- [Exercise]: From the first line to the last, reproduce the records exactly as they appear below.

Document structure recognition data

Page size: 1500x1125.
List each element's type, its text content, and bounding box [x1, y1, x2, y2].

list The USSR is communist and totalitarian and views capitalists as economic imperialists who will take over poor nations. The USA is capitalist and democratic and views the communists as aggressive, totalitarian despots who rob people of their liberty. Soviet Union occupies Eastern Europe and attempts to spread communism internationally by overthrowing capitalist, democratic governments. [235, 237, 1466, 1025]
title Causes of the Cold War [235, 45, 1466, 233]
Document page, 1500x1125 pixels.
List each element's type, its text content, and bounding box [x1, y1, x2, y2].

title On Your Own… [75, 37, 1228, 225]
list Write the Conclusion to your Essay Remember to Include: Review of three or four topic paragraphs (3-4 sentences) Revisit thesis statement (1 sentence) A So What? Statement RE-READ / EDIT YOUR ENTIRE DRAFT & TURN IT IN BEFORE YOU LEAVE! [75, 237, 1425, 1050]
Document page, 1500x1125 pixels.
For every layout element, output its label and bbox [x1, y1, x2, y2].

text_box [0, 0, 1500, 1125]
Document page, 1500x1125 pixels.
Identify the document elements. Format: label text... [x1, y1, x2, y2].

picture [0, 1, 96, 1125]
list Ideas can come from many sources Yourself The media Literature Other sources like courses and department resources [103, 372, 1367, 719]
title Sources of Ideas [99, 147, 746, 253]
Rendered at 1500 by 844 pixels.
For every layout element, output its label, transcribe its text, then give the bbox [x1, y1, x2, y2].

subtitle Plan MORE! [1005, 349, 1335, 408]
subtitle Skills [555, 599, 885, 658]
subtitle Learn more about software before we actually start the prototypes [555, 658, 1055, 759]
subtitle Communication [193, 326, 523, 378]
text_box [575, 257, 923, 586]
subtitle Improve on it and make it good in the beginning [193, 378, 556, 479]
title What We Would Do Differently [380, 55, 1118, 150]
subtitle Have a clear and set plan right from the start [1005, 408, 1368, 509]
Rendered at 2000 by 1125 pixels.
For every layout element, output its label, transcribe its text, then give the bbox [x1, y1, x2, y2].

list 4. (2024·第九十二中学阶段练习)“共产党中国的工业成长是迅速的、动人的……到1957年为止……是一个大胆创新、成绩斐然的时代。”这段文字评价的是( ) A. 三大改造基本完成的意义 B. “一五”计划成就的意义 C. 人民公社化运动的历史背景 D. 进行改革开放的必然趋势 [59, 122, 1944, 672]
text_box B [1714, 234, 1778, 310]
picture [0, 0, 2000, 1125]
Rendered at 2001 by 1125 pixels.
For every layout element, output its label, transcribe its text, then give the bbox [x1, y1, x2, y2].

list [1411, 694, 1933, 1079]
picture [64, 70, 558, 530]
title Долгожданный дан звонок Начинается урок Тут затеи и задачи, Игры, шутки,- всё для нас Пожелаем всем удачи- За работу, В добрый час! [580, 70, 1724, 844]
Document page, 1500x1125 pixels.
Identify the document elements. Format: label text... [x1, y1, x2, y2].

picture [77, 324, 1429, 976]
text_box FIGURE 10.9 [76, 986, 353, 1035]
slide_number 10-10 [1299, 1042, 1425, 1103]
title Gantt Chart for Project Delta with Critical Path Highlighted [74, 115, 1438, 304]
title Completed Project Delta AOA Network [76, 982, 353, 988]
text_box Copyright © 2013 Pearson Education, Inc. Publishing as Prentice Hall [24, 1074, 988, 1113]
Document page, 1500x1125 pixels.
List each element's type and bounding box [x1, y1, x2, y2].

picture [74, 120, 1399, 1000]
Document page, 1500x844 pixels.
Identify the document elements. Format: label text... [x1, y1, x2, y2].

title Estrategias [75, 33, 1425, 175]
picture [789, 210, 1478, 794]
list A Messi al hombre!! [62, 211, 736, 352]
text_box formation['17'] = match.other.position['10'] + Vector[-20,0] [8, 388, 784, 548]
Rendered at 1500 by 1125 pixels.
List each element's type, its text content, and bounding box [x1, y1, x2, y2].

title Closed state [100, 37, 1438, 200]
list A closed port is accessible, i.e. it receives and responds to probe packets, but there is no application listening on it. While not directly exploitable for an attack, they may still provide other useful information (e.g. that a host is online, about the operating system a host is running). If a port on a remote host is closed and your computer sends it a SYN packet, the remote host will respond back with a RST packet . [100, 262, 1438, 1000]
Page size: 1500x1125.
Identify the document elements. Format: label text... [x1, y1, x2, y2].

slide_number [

- [Task output]:
Page size: 1500x1125.
List each element's type, its text content, and bounding box [x1, y1, x2, y2].

list The USSR is communist and totalitarian and views capitalists as economic imperialists who will take over poor nations. The USA is capitalist and democratic and views the communists as aggressive, totalitarian despots who rob people of their liberty. Soviet Union occupies Eastern Europe and attempts to spread communism internationally by overthrowing capitalist, democratic governments. [235, 237, 1466, 1025]
title Causes of the Cold War [235, 45, 1466, 233]
Document page, 1500x1125 pixels.
List each element's type, its text content, and bounding box [x1, y1, x2, y2].

title On Your Own… [75, 37, 1228, 225]
list Write the Conclusion to your Essay Remember to Include: Review of three or four topic paragraphs (3-4 sentences) Revisit thesis statement (1 sentence) A So What? Statement RE-READ / EDIT YOUR ENTIRE DRAFT & TURN IT IN BEFORE YOU LEAVE! [75, 237, 1425, 1050]
Document page, 1500x1125 pixels.
For every layout element, output its label and bbox [x1, y1, x2, y2].

text_box [0, 0, 1500, 1125]
Document page, 1500x1125 pixels.
Identify the document elements. Format: label text... [x1, y1, x2, y2].

picture [0, 1, 96, 1125]
list Ideas can come from many sources Yourself The media Literature Other sources like courses and department resources [103, 372, 1367, 719]
title Sources of Ideas [99, 147, 746, 253]
Rendered at 1500 by 844 pixels.
For every layout element, output its label, transcribe its text, then give the bbox [x1, y1, x2, y2].

subtitle Plan MORE! [1005, 349, 1335, 408]
subtitle Skills [555, 599, 885, 658]
subtitle Learn more about software before we actually start the prototypes [555, 658, 1055, 759]
subtitle Communication [193, 326, 523, 378]
text_box [575, 257, 923, 586]
subtitle Improve on it and make it good in the beginning [193, 378, 556, 479]
title What We Would Do Differently [380, 55, 1118, 150]
subtitle Have a clear and set plan right from the start [1005, 408, 1368, 509]
Rendered at 2000 by 1125 pixels.
For every layout element, output its label, transcribe its text, then give the bbox [x1, y1, x2, y2].

list 4. (2024·第九十二中学阶段练习)“共产党中国的工业成长是迅速的、动人的……到1957年为止……是一个大胆创新、成绩斐然的时代。”这段文字评价的是( ) A. 三大改造基本完成的意义 B. “一五”计划成就的意义 C. 人民公社化运动的历史背景 D. 进行改革开放的必然趋势 [59, 122, 1944, 672]
text_box B [1714, 234, 1778, 310]
picture [0, 0, 2000, 1125]
Rendered at 2001 by 1125 pixels.
For every layout element, output its label, transcribe its text, then give the bbox [x1, y1, x2, y2].

list [1411, 694, 1933, 1079]
picture [64, 70, 558, 530]
title Долгожданный дан звонок Начинается урок Тут затеи и задачи, Игры, шутки,- всё для нас Пожелаем всем удачи- За работу, В добрый час! [580, 70, 1724, 844]
Document page, 1500x1125 pixels.
Identify the document elements. Format: label text... [x1, y1, x2, y2].

picture [77, 324, 1429, 976]
text_box FIGURE 10.9 [76, 986, 353, 1035]
slide_number 10-10 [1299, 1042, 1425, 1103]
title Gantt Chart for Project Delta with Critical Path Highlighted [74, 115, 1438, 304]
title Completed Project Delta AOA Network [76, 982, 353, 988]
text_box Copyright © 2013 Pearson Education, Inc. Publishing as Prentice Hall [24, 1074, 988, 1113]
Document page, 1500x1125 pixels.
List each element's type and bounding box [x1, y1, x2, y2].

picture [74, 120, 1399, 1000]
Document page, 1500x844 pixels.
Identify the document elements. Format: label text... [x1, y1, x2, y2].

title Estrategias [75, 33, 1425, 175]
picture [789, 210, 1478, 794]
list A Messi al hombre!! [62, 211, 736, 352]
text_box formation['17'] = match.other.position['10'] + Vector[-20,0] [8, 388, 784, 548]
Rendered at 1500 by 1125 pixels.
List each element's type, its text content, and bounding box [x1, y1, x2, y2].

title Closed state [100, 37, 1438, 200]
list A closed port is accessible, i.e. it receives and responds to probe packets, but there is no application listening on it. While not directly exploitable for an attack, they may still provide other useful information (e.g. that a host is online, about the operating system a host is running). If a port on a remote host is closed and your computer sends it a SYN packet, the remote host will respond back with a RST packet . [100, 262, 1438, 1000]
Page size: 1500x1125.
Identify the document elements. Format: label text... [x1, y1, x2, y2].

slide_number [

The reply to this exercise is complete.